Le secret de Lucy, c’est que son casting répond à une règle simple : une héroïne en mutation permanente + des figures qui cadrent le monde.

  • Johansson porte la métamorphose : elle donne une progression claire à un concept qui pourrait vite devenir abstrait.

  • Freeman fournit la boussole : sa présence raconte la crédibilité, même quand le film accélère vers le “grand spectacle”.

  • Choi Min-sik incarne la menace tangible : sans lui, l’action perdrait son poids.

  • Les seconds rôles verrouillent le réalisme : médecins, mules, agents, hommes de main… ils composent un monde cohérent dans lequel l’extraordinaire peut surgir.

Résultat : même quand on connaît l’histoire, on reste happé — parce que la distribution est calibrée pour que chaque scène ait un moteur humain identifiable.

FAQ

Qui joue Lucy dans le film diffusé ce soir sur TF1 ?

Scarlett Johansson incarne Lucy. Le film repose sur sa transformation progressive, ce qui en fait le rôle central de toute la distribution.

Quel est le rôle de Morgan Freeman dans Lucy ?

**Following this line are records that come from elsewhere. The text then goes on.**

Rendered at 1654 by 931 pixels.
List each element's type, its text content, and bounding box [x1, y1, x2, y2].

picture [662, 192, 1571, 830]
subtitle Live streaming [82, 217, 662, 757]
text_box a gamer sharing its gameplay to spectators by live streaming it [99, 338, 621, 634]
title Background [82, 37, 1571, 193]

Morgan Freeman joue le professeur Norman. Il sert d’ancrage et de repère, en aidant à comprendre ce qui arrive à Lucy.

Qui est l’antagoniste principal et quel acteur l’interprète ?

Le chef du réseau criminel, Monsieur Jang, est joué par Choi Min-sik. Sa présence donne une menace concrète au récit.

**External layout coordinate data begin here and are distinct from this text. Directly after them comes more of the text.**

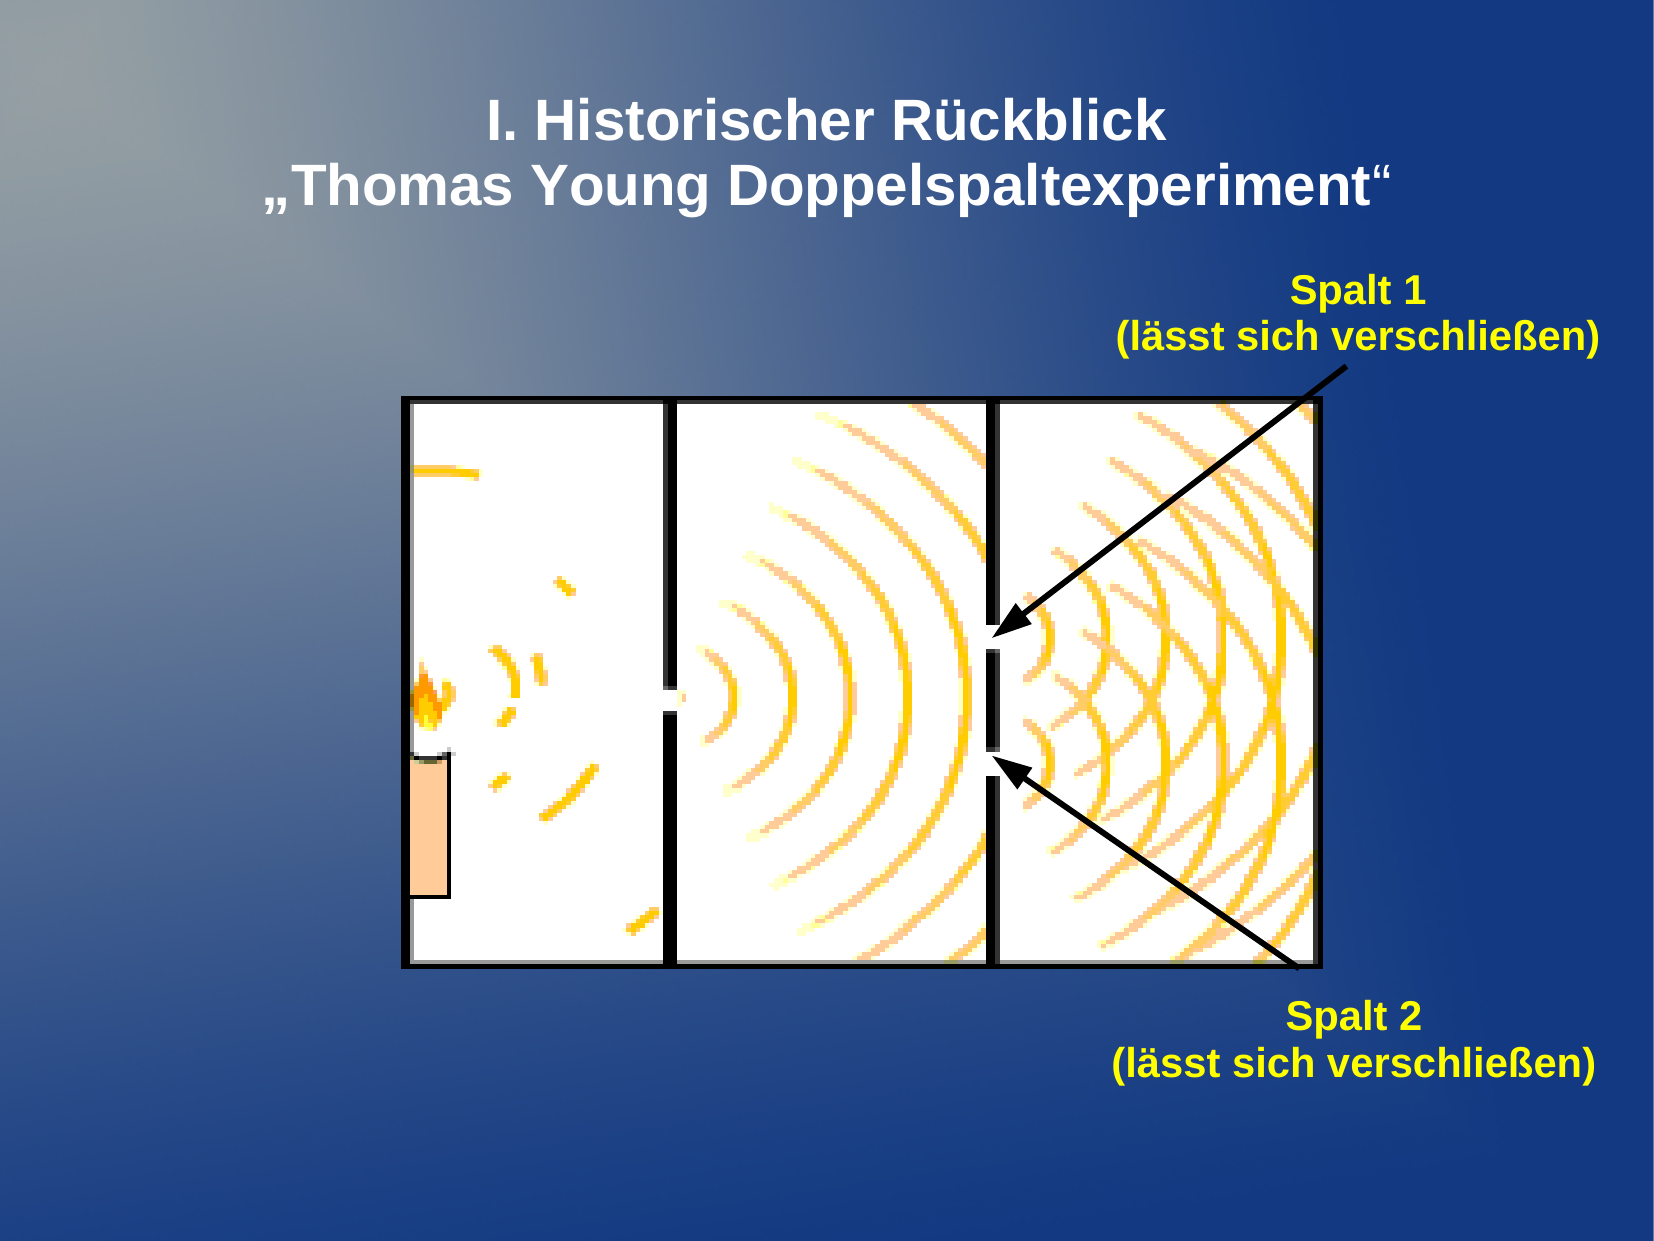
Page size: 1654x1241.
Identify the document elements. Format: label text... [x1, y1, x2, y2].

picture [0, 0, 1654, 1241]
text_box Spalt 1 (lässt sich verschließen) [1122, 259, 1595, 367]
text_box Spalt 2 (lässt sich verschließen) [1117, 986, 1591, 1093]
title I. Historischer Rückblick „Thomas Young Doppelspaltexperiment“ [82, 49, 1571, 257]
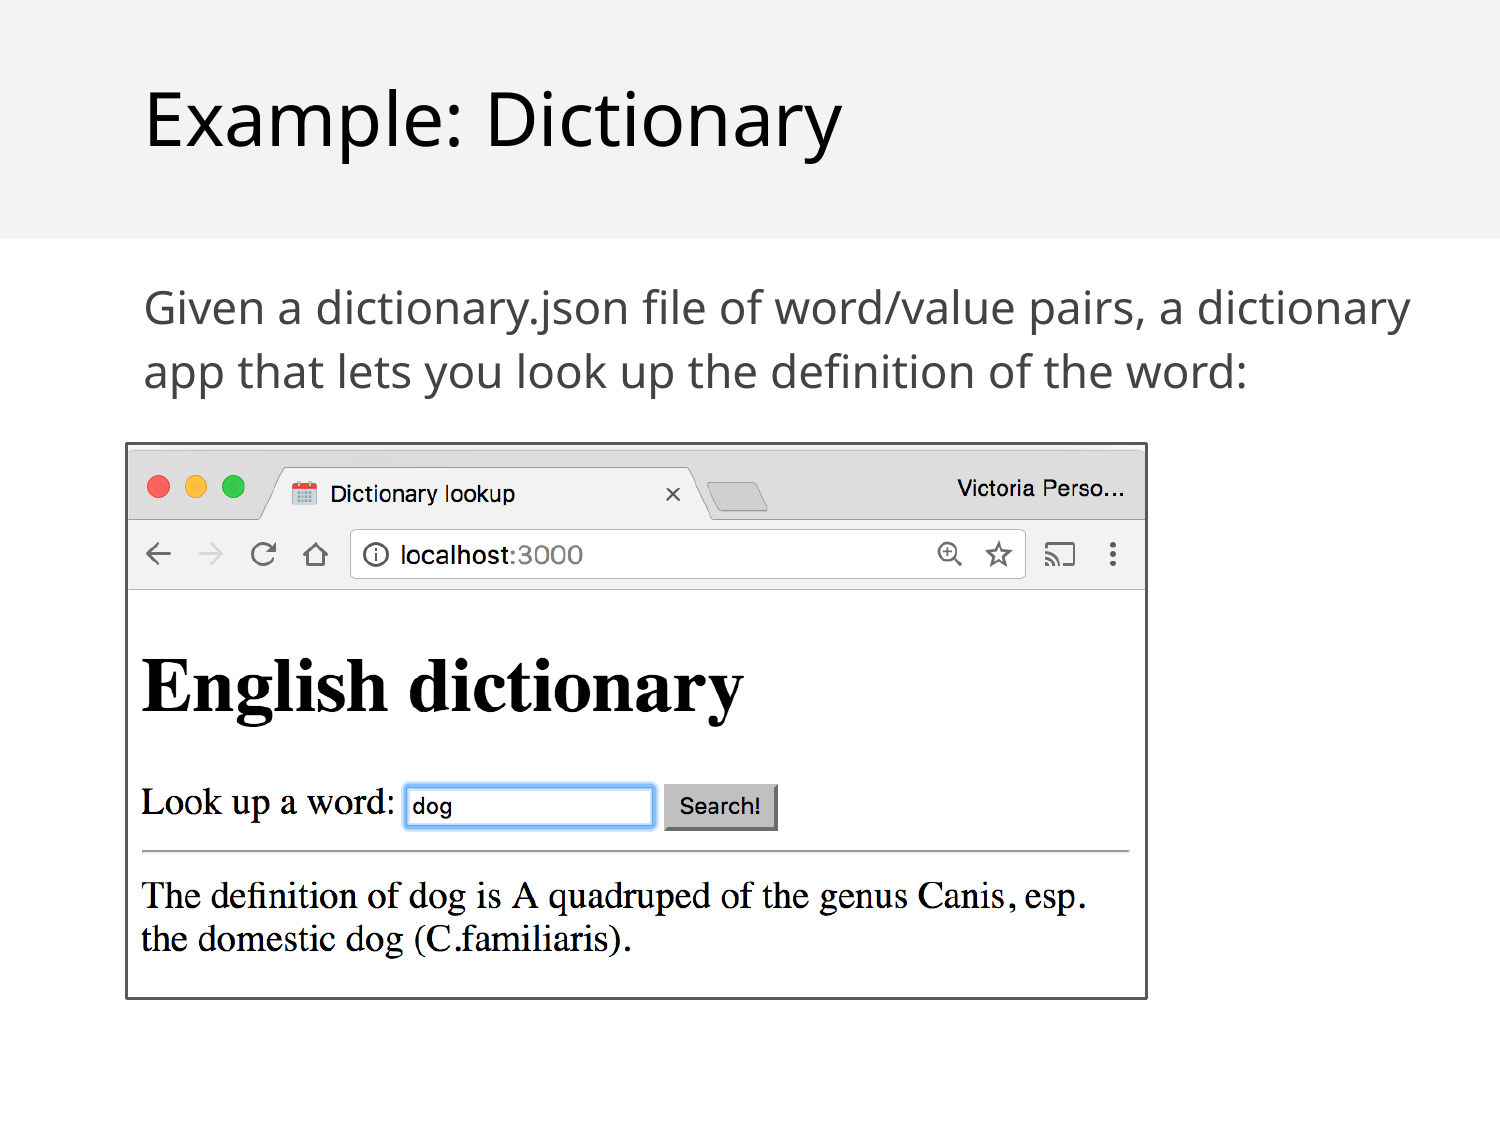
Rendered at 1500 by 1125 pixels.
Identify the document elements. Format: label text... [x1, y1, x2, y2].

Lucy est-il un film français ou américain ?

C’est un film porté par une production française (notamment EuropaCorp) mais tourné en anglais et pensé pour un public international. Son casting est volontairement transnational.

À quelle heure est diffusé Lucy ce dimanche et sur quelle chaîne ?

Le film est diffusé à 21h10 sur TF1. C’est l’offre cinéma “prime time” de la chaîne ce soir.

Peut-on revoir Lucy en replay après la diffusion ?

Selon les droits du moment, le film peut être proposé sur TF1+ en streaming ou à la location. TF1 référence en tout cas le titre sur sa plateforme.

Notre conclusion

Ce soir, Lucy est le pari le plus évident pour rassembler large : un blockbuster nerveux, une idée simple et spectaculaire, et surtout une distribution qui fait la différence. Scarlett Johansson porte le film comme une performance “à transformations”, Morgan Freeman lui donne sa stature, et le reste du casting verrouille l’efficacité du thriller. Si vous voulez une soirée où le casting est la véritable colonne vertébrale du spectacle, c’est clairement le rendez-vous du prime.